> _What you will do_:
A faithful copy of the data is the goal; set it down exactly, without the images.

Saved data entries
▽
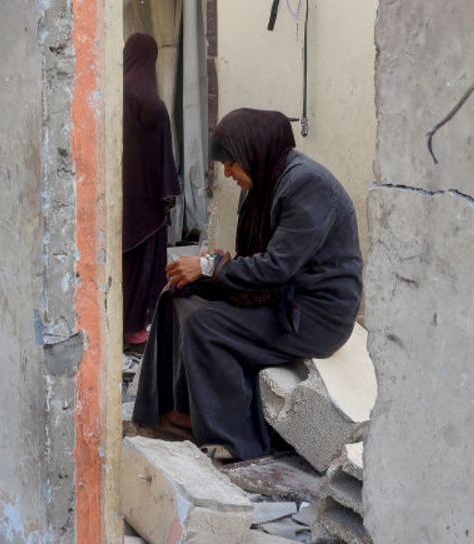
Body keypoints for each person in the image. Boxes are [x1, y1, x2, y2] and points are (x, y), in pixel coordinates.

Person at [131, 108, 362, 462]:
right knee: (177, 294)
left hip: (313, 316)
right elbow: (252, 258)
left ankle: (233, 440)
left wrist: (210, 266)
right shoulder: (262, 182)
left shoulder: (307, 185)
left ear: (254, 152)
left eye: (232, 163)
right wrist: (214, 267)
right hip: (280, 297)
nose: (228, 173)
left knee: (207, 325)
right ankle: (173, 409)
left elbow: (275, 267)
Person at [122, 33, 180, 347]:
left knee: (128, 261)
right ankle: (135, 327)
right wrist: (166, 188)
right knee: (145, 260)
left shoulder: (121, 88)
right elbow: (158, 150)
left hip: (125, 192)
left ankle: (124, 322)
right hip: (146, 196)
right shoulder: (146, 95)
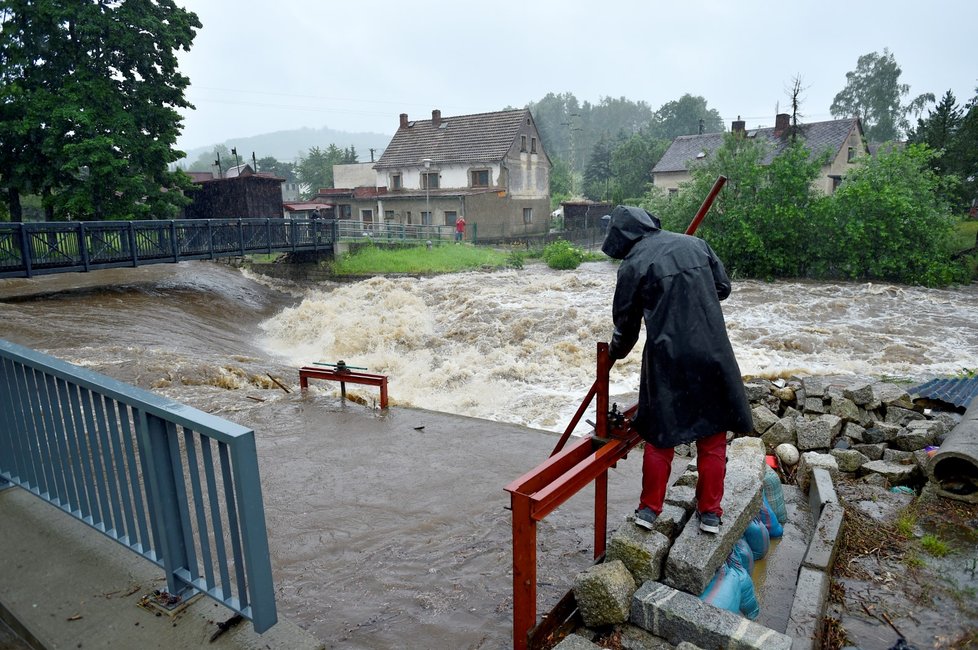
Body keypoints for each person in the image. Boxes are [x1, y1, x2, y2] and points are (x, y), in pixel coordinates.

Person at [601, 205, 752, 534]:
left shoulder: (633, 265)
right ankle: (710, 514)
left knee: (660, 436)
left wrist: (611, 356)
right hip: (712, 351)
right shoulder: (695, 245)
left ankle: (648, 511)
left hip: (667, 359)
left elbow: (626, 327)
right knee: (713, 437)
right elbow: (722, 288)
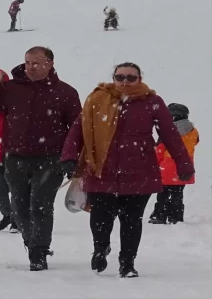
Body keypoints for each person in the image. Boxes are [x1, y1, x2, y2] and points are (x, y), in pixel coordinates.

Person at [60, 63, 194, 278]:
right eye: (120, 76)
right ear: (113, 77)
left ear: (139, 79)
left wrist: (184, 164)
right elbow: (78, 129)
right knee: (101, 217)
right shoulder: (98, 99)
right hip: (101, 169)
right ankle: (100, 248)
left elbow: (170, 135)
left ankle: (127, 262)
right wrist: (68, 157)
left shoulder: (152, 102)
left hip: (139, 170)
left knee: (132, 220)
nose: (124, 81)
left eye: (130, 78)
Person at [0, 46, 81, 271]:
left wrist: (73, 158)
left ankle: (39, 251)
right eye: (27, 62)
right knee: (19, 206)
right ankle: (30, 241)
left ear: (49, 63)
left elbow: (76, 129)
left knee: (41, 205)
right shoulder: (10, 88)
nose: (30, 67)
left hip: (51, 159)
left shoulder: (66, 92)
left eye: (36, 63)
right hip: (15, 157)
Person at [149, 103, 199, 224]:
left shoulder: (168, 132)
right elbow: (195, 142)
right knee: (178, 195)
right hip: (184, 168)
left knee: (163, 195)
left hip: (167, 169)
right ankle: (175, 217)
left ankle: (159, 216)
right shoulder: (193, 131)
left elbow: (159, 151)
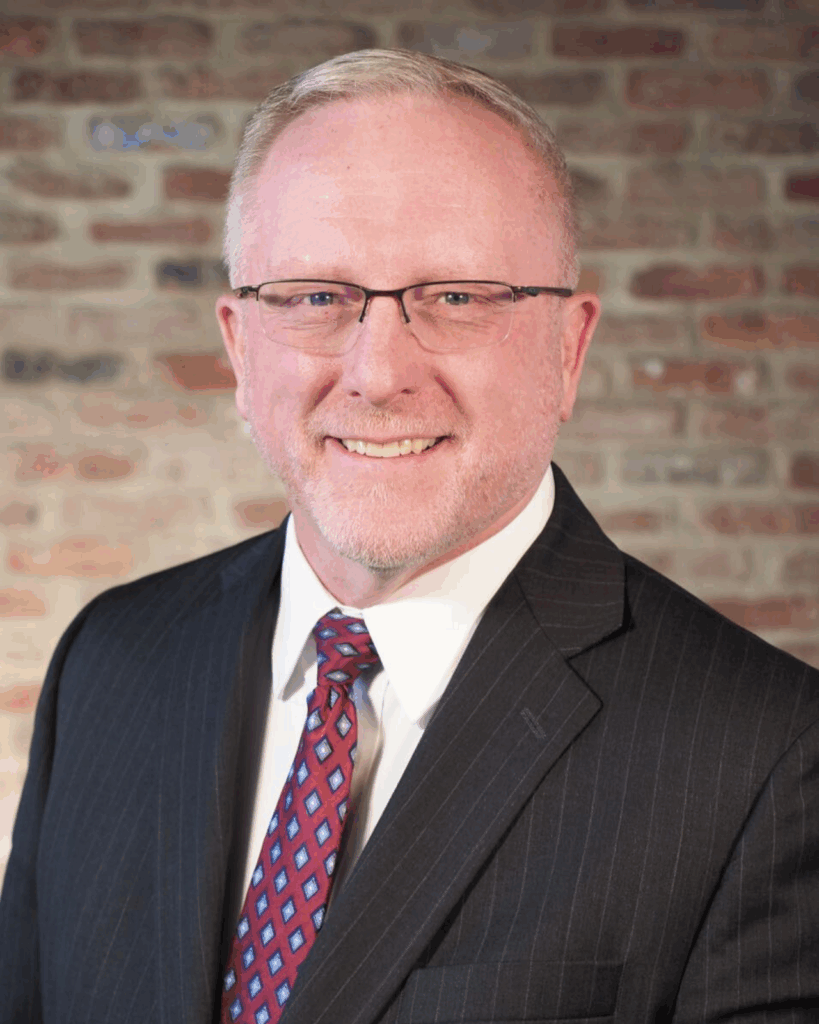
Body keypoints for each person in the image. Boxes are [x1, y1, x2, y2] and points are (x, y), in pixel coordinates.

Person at [1, 48, 817, 1024]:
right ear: (237, 345)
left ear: (570, 348)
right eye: (315, 296)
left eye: (458, 296)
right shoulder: (114, 659)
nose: (378, 372)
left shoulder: (767, 756)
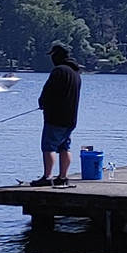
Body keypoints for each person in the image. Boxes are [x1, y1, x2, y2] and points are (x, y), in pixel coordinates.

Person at [34, 43, 82, 185]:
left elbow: (49, 91)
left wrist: (42, 103)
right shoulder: (76, 73)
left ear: (57, 56)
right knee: (64, 147)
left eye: (53, 55)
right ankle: (62, 177)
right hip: (71, 118)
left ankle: (47, 177)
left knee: (48, 146)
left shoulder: (59, 71)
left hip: (56, 117)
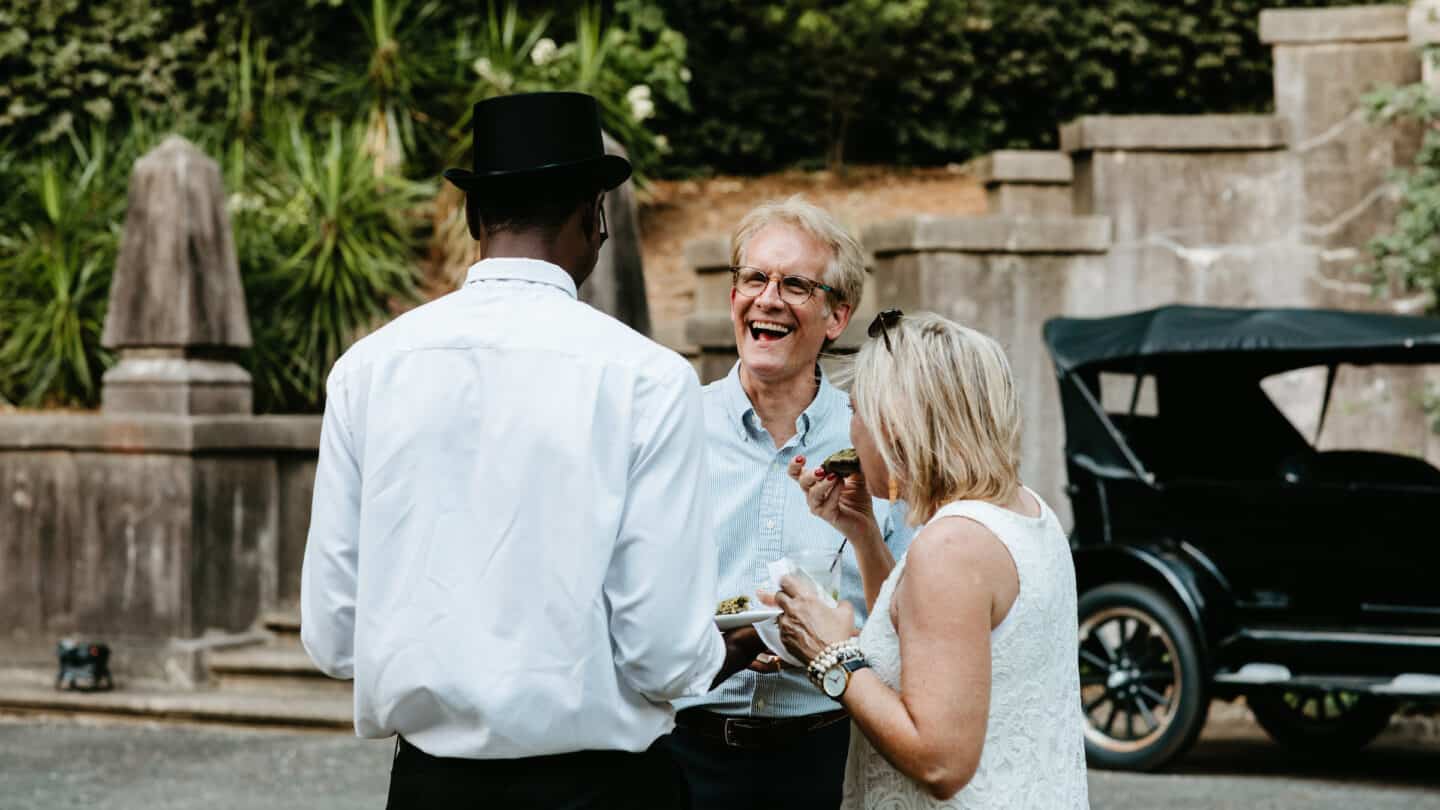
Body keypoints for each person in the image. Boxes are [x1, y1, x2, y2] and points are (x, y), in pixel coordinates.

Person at [300, 91, 761, 810]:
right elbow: (662, 647)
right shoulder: (648, 379)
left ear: (474, 217)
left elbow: (333, 637)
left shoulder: (369, 369)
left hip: (431, 788)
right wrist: (717, 655)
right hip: (602, 787)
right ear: (592, 217)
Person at [770, 311, 1089, 808]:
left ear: (897, 424)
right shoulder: (1023, 509)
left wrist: (830, 654)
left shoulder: (951, 546)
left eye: (857, 411)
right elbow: (919, 645)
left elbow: (941, 763)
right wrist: (864, 535)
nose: (851, 432)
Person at [661, 197, 914, 810]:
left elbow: (909, 611)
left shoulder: (877, 440)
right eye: (754, 278)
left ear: (836, 316)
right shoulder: (669, 428)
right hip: (682, 756)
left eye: (796, 285)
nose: (768, 298)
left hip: (825, 758)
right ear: (733, 296)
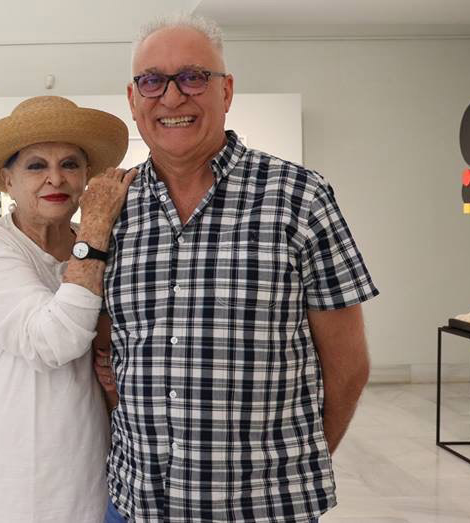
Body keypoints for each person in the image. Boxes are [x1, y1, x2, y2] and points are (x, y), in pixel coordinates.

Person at [96, 14, 380, 523]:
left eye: (193, 77)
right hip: (138, 504)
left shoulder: (299, 198)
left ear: (225, 91)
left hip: (263, 509)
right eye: (152, 81)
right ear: (133, 99)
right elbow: (105, 354)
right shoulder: (110, 209)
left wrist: (292, 470)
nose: (172, 97)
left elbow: (348, 367)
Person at [0, 95, 135, 522]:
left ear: (86, 176)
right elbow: (54, 340)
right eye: (36, 166)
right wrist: (96, 227)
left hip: (83, 467)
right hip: (1, 474)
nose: (56, 178)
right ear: (7, 180)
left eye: (70, 164)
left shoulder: (98, 245)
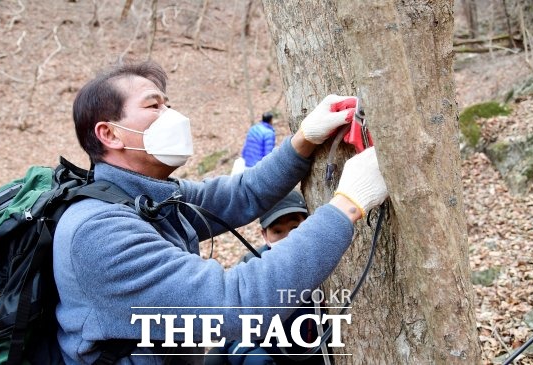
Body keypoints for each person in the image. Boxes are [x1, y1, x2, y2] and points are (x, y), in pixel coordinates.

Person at [53, 59, 388, 364]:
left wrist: (302, 140)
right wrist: (346, 205)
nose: (172, 116)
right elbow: (237, 304)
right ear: (108, 133)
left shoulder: (148, 198)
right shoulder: (100, 231)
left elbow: (243, 194)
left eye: (169, 104)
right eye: (154, 105)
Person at [206, 191, 331, 365]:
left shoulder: (327, 262)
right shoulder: (251, 266)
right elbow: (231, 324)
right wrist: (255, 358)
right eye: (278, 231)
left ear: (308, 224)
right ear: (265, 236)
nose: (289, 238)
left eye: (295, 227)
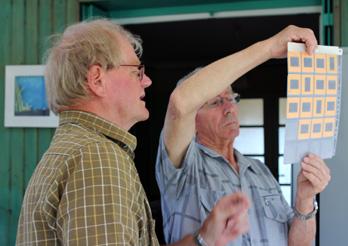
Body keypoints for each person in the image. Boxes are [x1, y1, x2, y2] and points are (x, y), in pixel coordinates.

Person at [16, 19, 250, 246]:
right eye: (136, 71)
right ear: (97, 79)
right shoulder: (97, 158)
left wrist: (203, 238)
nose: (147, 81)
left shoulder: (78, 150)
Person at [155, 25, 331, 245]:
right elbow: (180, 104)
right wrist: (269, 48)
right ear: (193, 120)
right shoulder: (183, 167)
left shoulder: (260, 171)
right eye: (217, 102)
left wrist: (305, 199)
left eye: (232, 98)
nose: (229, 108)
△
> _Solution to this exercise_:
Body keypoints for each person in the image. Boxes are [x1, y1, x2, y2] and points are (x, y), in pixel coordinates.

Person at [131, 108, 362, 462]:
right knee: (177, 294)
left hip: (313, 316)
right elbow: (252, 258)
left ankle: (233, 440)
left wrist: (210, 266)
right shoulder: (262, 182)
left shoulder: (307, 185)
left ear: (254, 152)
left eye: (232, 163)
right wrist: (214, 267)
right hip: (280, 297)
nose: (228, 173)
left knee: (207, 325)
right ankle: (173, 409)
left elbow: (275, 267)
Person at [122, 33, 180, 347]:
left knee: (128, 261)
right ankle: (135, 327)
right wrist: (166, 188)
right knee: (145, 260)
left shoulder: (121, 88)
right elbow: (158, 150)
left hip: (125, 192)
left ankle: (124, 322)
right hip: (146, 196)
right shoulder: (146, 95)
Body keypoints for each person in the image. Boxes are [x1, y1, x2, y2] and points are (x, y), in pixel coordinates.

Person at [601, 205, 752, 534]:
left shoulder: (633, 265)
right ankle: (710, 514)
left knee: (660, 436)
left wrist: (611, 356)
right hip: (712, 351)
right shoulder: (695, 245)
left ankle: (648, 511)
left hip: (667, 359)
left elbow: (626, 327)
right knee: (713, 437)
right elbow: (722, 288)
Body keypoints for each person in the image. Boxes are [x1, y1, x2, y2] and points are (x, y), in pixel coordinates.

Person at [60, 63, 194, 278]:
right eye: (120, 76)
right ear: (113, 77)
left ear: (139, 79)
left wrist: (184, 164)
right elbow: (78, 129)
right knee: (101, 217)
right shoulder: (98, 99)
right hip: (101, 169)
right ankle: (100, 248)
left elbow: (170, 135)
left ankle: (127, 262)
right wrist: (68, 157)
left shoulder: (152, 102)
left hip: (139, 170)
left knee: (132, 220)
nose: (124, 81)
left eye: (130, 78)
Person at [0, 46, 81, 271]:
left wrist: (73, 158)
left ankle: (39, 251)
right eye: (27, 62)
right knee: (19, 206)
right ankle: (30, 241)
left ear: (49, 63)
left elbow: (76, 129)
left knee: (41, 205)
right shoulder: (10, 88)
nose: (30, 67)
left hip: (51, 159)
left shoulder: (66, 92)
left eye: (36, 63)
right hip: (15, 157)
Person at [149, 103, 199, 224]:
left shoulder: (168, 132)
right elbow: (195, 142)
right knee: (178, 195)
right hip: (184, 168)
left knee: (163, 195)
left hip: (167, 169)
right ankle: (175, 217)
left ankle: (159, 216)
right shoulder: (193, 131)
left elbow: (159, 151)
Body keypoints for each person in the image. Boxes are [x1, y1, x2, y2] and points are (x, y), in pixel coordinates.

Person at [1, 48, 817, 1024]:
right ear: (237, 345)
left ear: (570, 348)
right eye: (315, 296)
left eye: (458, 296)
right shoulder: (114, 659)
nose: (378, 372)
left shoulder: (767, 756)
Body keypoints for each person in the image. Boxes are [x1, y1, x2, y2] and points are (x, y), in pixel coordinates.

Person at [34, 43, 82, 185]:
left elbow: (49, 91)
left wrist: (42, 103)
right shoulder: (76, 73)
left ear: (57, 56)
right knee: (64, 147)
left eye: (53, 55)
right ankle: (62, 177)
right hip: (71, 118)
left ankle: (47, 177)
left knee: (48, 146)
left shoulder: (59, 71)
left hip: (56, 117)
Body keypoints for each person in the image. Boxes are [x1, y1, x2, y2] and points are (x, y), in pixel coordinates.

Person at [300, 91, 761, 810]:
right elbow: (662, 647)
right shoulder: (648, 379)
left ear: (474, 217)
left elbow: (333, 637)
left shoulder: (369, 369)
left hip: (431, 788)
right wrist: (717, 655)
right hip: (602, 787)
right ear: (592, 217)
Person at [770, 311, 1089, 808]:
left ear: (897, 424)
right shoulder: (1023, 509)
left wrist: (830, 654)
left shoulder: (951, 546)
left eye: (857, 411)
right elbow: (919, 645)
left elbow: (941, 763)
right wrist: (864, 535)
nose: (851, 432)
Person at [661, 197, 914, 810]:
left elbow: (909, 611)
left shoulder: (877, 440)
right eye: (754, 278)
left ear: (836, 316)
right shoulder: (669, 428)
right hip: (682, 756)
left eye: (796, 285)
nose: (768, 298)
left hip: (825, 758)
right ear: (733, 296)
Body keypoints for each person in the image. Boxes are [x1, y1, x2, y2] and points are (x, y), in pixel coordinates.

Person at [96, 14, 380, 523]:
left eye: (193, 77)
right hip: (138, 504)
left shoulder: (299, 198)
left ear: (225, 91)
left hip: (263, 509)
right eye: (152, 81)
right ear: (133, 99)
right elbow: (105, 354)
right shoulder: (110, 209)
left wrist: (292, 470)
nose: (172, 97)
left elbow: (348, 367)
Person at [0, 95, 135, 522]:
left ear: (86, 176)
right elbow: (54, 340)
right eye: (36, 166)
right wrist: (96, 227)
left hip: (83, 467)
right hip: (1, 474)
nose: (56, 178)
right ear: (7, 180)
left eye: (70, 164)
left shoulder: (98, 245)
Body keypoints for each person in the image. Boxes are [x1, y1, x2, y2] and points are (x, y), in pixel coordinates.

Person at [53, 59, 388, 364]:
left wrist: (302, 140)
right wrist: (346, 205)
nose: (172, 116)
right elbow: (237, 304)
right ear: (108, 133)
left shoulder: (148, 198)
right shoulder: (100, 231)
left elbow: (243, 194)
left eye: (169, 104)
right eye: (154, 105)
Person at [206, 191, 331, 365]:
left shoulder: (327, 262)
right shoulder: (251, 266)
right elbow: (231, 324)
right wrist: (255, 358)
right eye: (278, 231)
left ear: (308, 224)
right ear: (265, 236)
nose: (289, 238)
left eye: (295, 227)
Body keypoints for each person in the image. Boxes are [x1, y1, x2, y2] and points are (x, y), in pixel coordinates.

Person at [16, 19, 250, 246]:
right eye: (136, 71)
right ear: (97, 79)
right shoulder: (97, 158)
left wrist: (203, 238)
nose: (147, 81)
left shoulder: (78, 150)
Person at [155, 25, 331, 245]:
right elbow: (180, 104)
right wrist: (269, 48)
right ear: (193, 120)
right shoulder: (183, 167)
left shoulder: (260, 171)
right eye: (217, 102)
left wrist: (305, 199)
left eye: (232, 98)
nose: (229, 108)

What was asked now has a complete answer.